Совершенно очевидно, что при таком способе толкования любой предмет должен напоминать М. Н. Раевскую: Сибирь и Италия, лимон и клюква, стих: «Там, там, где тень, где лист чудесный» и «Там тени нет, дубрав не видно». Все пути ведут в Рим, куда, как известно, и попала героиня разбираемого стихотворения. Академический редактор выполнил «главное методологическое требование» П. Е. Щеголева, непременное условие научного характера работы: он отправляется от подлинных Пушкинских рукописей. И, однако, приходит к явно нелепым выводам. Все его длинное рассуждение, выписанное выше, представляет собою блистательную reductio ad absurdum гипотезы Щеголева.
Разумеется, почтенный историк, весьма осторожный и обладающий чувством меры, не ответственен за ошибки и преувеличения своего последователя. Сам он высказывается с несравненно большей сдержанностью, и его теория, не имеющая, по крайней мере на первый взгляд, ничего неправдоподобного, подкупает своей красивостью и поэтичностью.

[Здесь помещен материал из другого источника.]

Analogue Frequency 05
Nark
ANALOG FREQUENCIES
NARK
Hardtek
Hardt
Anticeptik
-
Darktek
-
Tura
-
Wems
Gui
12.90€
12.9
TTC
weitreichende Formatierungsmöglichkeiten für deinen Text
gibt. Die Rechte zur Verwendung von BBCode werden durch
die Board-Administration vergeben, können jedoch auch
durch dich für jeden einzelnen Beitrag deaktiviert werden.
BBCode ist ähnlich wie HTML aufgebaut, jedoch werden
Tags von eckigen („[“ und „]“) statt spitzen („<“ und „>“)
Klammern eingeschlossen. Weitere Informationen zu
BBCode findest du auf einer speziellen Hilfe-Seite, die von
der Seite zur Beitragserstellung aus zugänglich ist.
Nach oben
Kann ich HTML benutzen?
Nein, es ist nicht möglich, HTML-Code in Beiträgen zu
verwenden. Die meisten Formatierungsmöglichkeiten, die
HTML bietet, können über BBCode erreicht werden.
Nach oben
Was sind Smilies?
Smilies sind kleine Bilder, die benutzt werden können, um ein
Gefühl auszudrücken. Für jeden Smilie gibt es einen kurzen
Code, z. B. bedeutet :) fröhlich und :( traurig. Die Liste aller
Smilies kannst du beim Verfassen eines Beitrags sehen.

Но не позволим подкупать себя! Слишком поэтические, слишком эффектные версии всегда отчасти подозрительны; действительность так часто бывает грубее и проще, чем те представления, которые мы создаем себе относительно нее. Нам приходилось однажды слышать, как некто, много имевший дела со специальной Пушкинской литературой, говорил: «Современный комментатор любого из стихотворений Пушкина ставит совершенно определенно свой тезис: он задается целью доказать, что Пушкин был похож на покойного С. А. Венгерова: был политическим радикалом, как Венгеров, нравственен и корректен, как Венгеров; гуманен и демократичен, как Венгеров, и антимилитарист, как Венгеров».
Конечно, в этих словах все же содержится некоторое преувеличение, и П. Е. Щеголев не заслужил этого упрека в столь резкой форме. Но ведь отчасти он мог поддаться этой слабости, и если не Венгерову, то хоть самому себе уподобить Пушкина, а свое увлечение М. Н. Раевской, увлечение историка и биографа, сообщить задним числом страстному поэту.